Aqui a bordo uma singular figura da “fauna” capixaba da época, filho de uma das mais tradicionais famílias da cidade que marcava sua presença nas ruas pelo trajar impecável. Estava sempre bem fatiotado, ora portando impecáveis ternos de linho no verão, sobraçando à cabeça um fino panamá, tendo invariavelmente uma vicejante flor à lapela, de preferência um rubro cravo, ou então no curto inverno que chamávamos em Vitória os dias em que predominavam as frias rajadas de ventos do quadrante sul, vestido com ternos de impecável casimira inglesa com a indefectível flor à lapela espetada calçado com as elegantes polainas usadas na época..
- Como vão ficando para trás as memórias de um povo modesto, mas que se vestia com elegância e apuro? E Grijó era um deles. Saía para o serviço fino e delicado de vistoriar os logradouros públicos da cidade e era encontrado invariavelmente em manhãs gloriosas de sol na Praça da Independência e ao crepúsculo das tardes estivais no Parque Moscoso, em seu mister de Diretor de Parques e Jardins, título pomposo de seu cargo na prefeitura da cidade. Era de uma simpatia irradiante, vivo, cheio de trocadilhos xistosos, imprevisível e profunda irreverência. O que me propus narrar e motivo de minhas lembranças atesta sua irreverência incontida, freqüente ele próprio, achando graça no que falava e rindo na cara encabulada do interlocutor.

▶ [Linhas extraídas]:
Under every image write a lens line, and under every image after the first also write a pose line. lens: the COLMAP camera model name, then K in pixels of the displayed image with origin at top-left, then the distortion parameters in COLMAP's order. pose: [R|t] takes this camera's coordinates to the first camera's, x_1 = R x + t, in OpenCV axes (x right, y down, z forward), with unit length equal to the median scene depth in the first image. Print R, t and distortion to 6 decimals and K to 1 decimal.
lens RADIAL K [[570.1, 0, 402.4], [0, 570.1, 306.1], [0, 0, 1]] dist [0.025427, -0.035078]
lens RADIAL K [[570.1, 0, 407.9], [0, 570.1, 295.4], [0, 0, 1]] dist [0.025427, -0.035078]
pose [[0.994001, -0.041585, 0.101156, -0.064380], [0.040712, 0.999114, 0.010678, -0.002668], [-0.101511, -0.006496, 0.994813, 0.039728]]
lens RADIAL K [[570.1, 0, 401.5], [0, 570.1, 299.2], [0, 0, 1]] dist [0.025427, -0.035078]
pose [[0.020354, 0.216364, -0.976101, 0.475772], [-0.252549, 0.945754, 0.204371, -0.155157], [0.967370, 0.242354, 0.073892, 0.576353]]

---

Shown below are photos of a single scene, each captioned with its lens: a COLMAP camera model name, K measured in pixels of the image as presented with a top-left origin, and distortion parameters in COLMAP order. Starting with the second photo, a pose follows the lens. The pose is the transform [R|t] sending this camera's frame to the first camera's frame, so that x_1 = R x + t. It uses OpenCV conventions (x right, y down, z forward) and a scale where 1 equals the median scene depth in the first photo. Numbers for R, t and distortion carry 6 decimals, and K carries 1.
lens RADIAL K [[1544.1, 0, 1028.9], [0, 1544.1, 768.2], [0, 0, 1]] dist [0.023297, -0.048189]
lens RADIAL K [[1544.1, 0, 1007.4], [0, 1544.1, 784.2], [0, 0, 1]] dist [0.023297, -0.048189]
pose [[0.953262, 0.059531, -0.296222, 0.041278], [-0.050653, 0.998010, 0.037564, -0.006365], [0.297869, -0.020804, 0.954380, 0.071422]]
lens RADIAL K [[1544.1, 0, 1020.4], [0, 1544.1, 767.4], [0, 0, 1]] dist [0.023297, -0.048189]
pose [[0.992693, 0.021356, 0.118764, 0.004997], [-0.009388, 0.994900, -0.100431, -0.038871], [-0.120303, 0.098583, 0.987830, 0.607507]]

---

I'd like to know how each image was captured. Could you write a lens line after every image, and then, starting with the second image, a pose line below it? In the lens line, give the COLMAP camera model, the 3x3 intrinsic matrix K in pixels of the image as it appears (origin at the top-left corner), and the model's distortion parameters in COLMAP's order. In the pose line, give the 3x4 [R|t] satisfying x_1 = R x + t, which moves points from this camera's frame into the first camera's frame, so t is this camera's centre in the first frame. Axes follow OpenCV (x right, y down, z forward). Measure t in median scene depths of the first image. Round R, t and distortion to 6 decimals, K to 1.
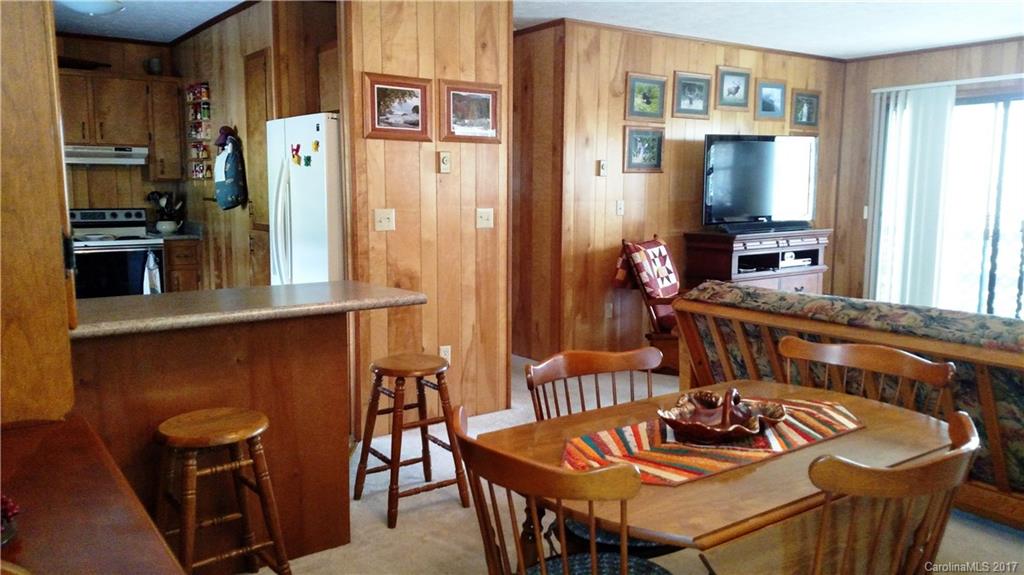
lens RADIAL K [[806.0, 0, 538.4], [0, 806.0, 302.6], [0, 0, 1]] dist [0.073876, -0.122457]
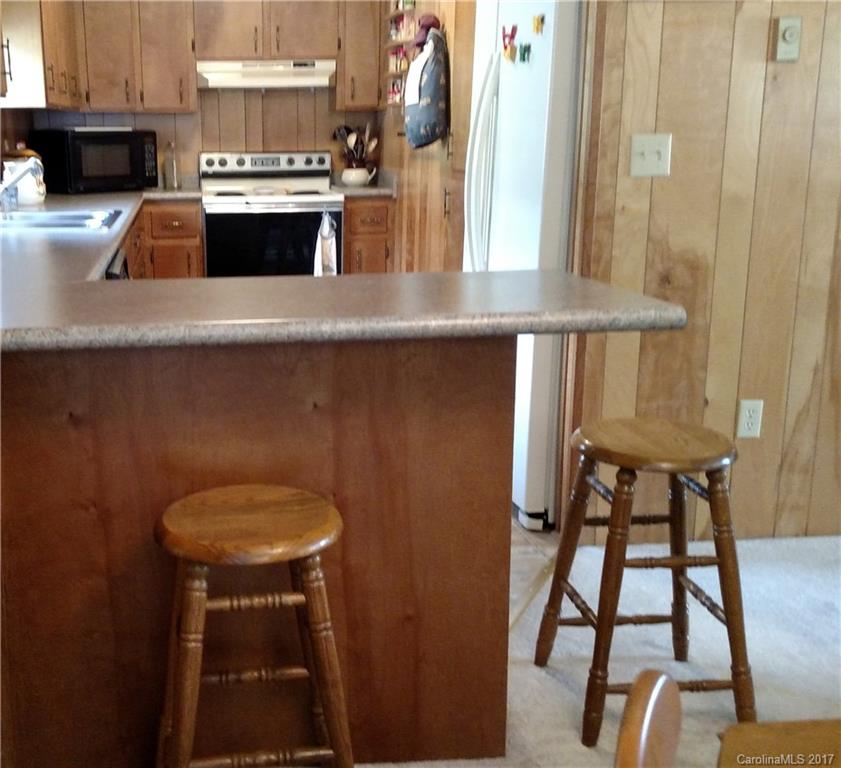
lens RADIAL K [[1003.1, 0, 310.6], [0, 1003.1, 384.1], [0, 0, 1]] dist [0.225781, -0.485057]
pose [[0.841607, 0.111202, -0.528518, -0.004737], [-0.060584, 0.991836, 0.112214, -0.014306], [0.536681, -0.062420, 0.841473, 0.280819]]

▶ [Instruções das tarefas]:
A. Segundo o trecho sobre Grijó, qual era o título do cargo dele na prefeitura da cidade?
B. Prossiga o trecho sobre Grijó a partir do ponto em que ele termina.
As linhas apresentadas constituem um material independente do trecho.

▶ [Respostas em sequência]:
A. Diretor de Parques e Jardins.

B.
Muito amigo de meu pai, que era chamado carinhosamente por Pintinho, o diminutivo denotando afeição herdada das hostes desportivas onde ele reinou como goleiro ímpar do Rio Branco F.C. e com quem conversava em encontros fortuitos pela cidade. Em um destes encontros, narro o que presenciei, pois estava em companhia de “seu” Aldomario no Parque Moscoso, confluência da Av. República com a Av. Cléto Nunes, onde o Grijó estava entregue a seu trabalho, dando ordens a seu encarregado no plantio de roseiras em um dos canteiros daquele logradouro público. Depois das saudações afetuosas como velhos amigos e conhecidos, passou ao largo um transeunte e à guisa de gozação indagou ao Grijó.
- Oh Grijó, você está tão elegante, para onde você vai?
E Grijó virando para meu pai.
- Pintinho a gente não pode se vestir melhor e todo mundo fica indagando coisas e se intrometendo na vida alheia! E virando-se para o interlocutor saiu-se com esta que causou a mim e a meu pai, gargalhadas pelo inusitado da resposta pronta e precisa
- Queres saber mesmo aonde vou!  -Vou à mer....d....a, entendeu, queres vir comigo?